Task objective:
Report back each line of the data that contains the word "center".

Start of Dataset excerpt

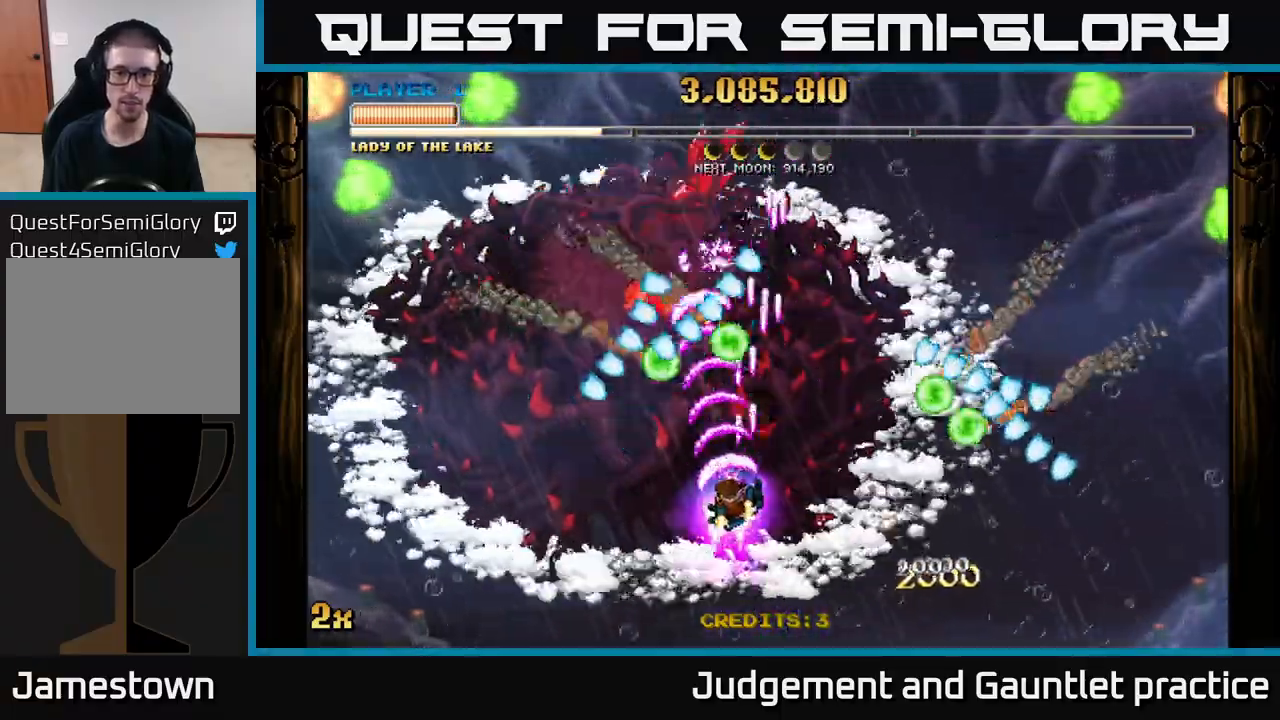
{"buttons": ["A", "X"], "left_stick": "up", "events": [[333, "left_stick", "up"], [350, "X", "down"]]}
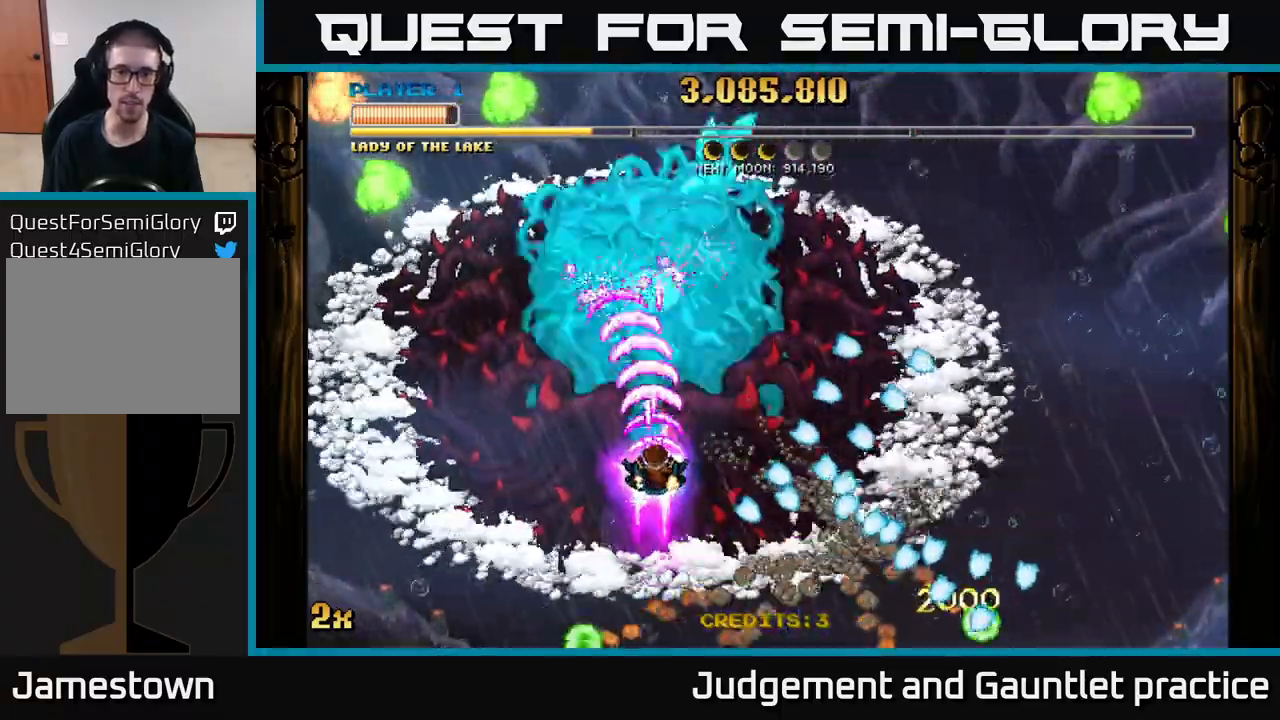
{"buttons": ["A"], "left_stick": "center", "events": [[100, "X", "up"], [167, "left_stick", "center"]]}
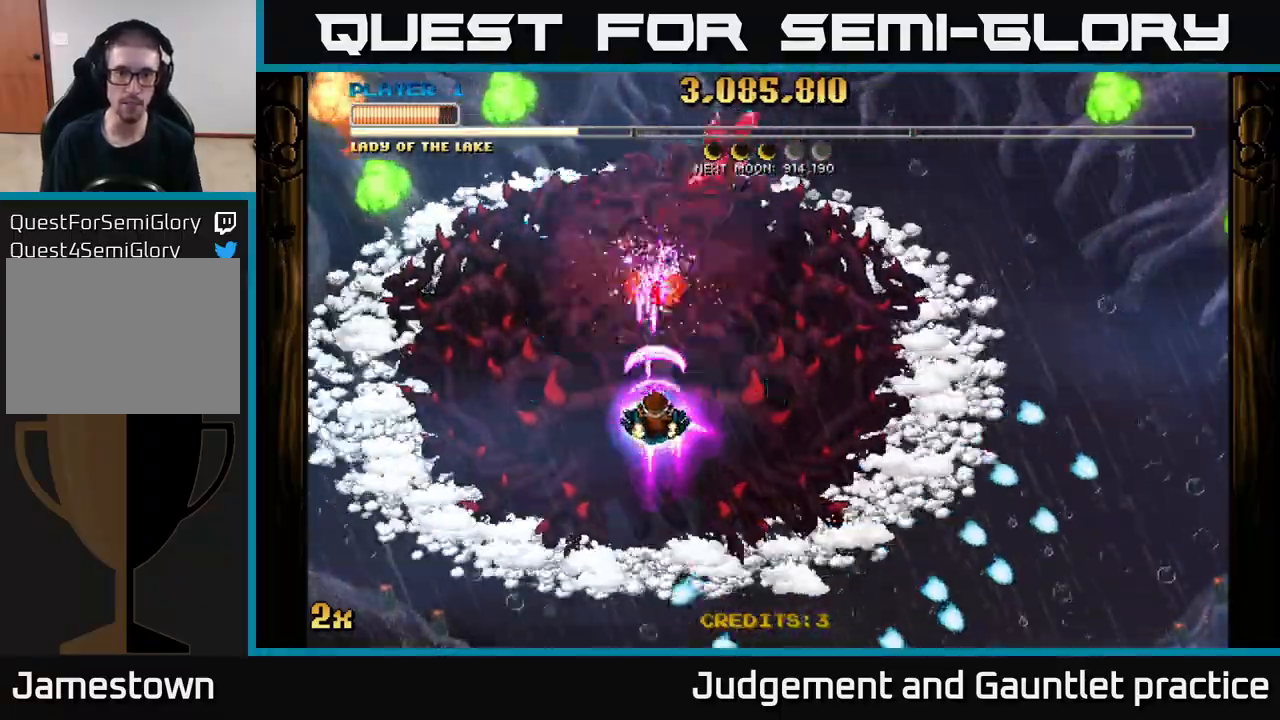
{"buttons": ["A"], "left_stick": "center", "events": []}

End of Dataset excerpt

Written solution:
{"buttons": ["A"], "left_stick": "center", "events": [[100, "X", "up"], [167, "left_stick", "center"]]}
{"buttons": ["A"], "left_stick": "center", "events": []}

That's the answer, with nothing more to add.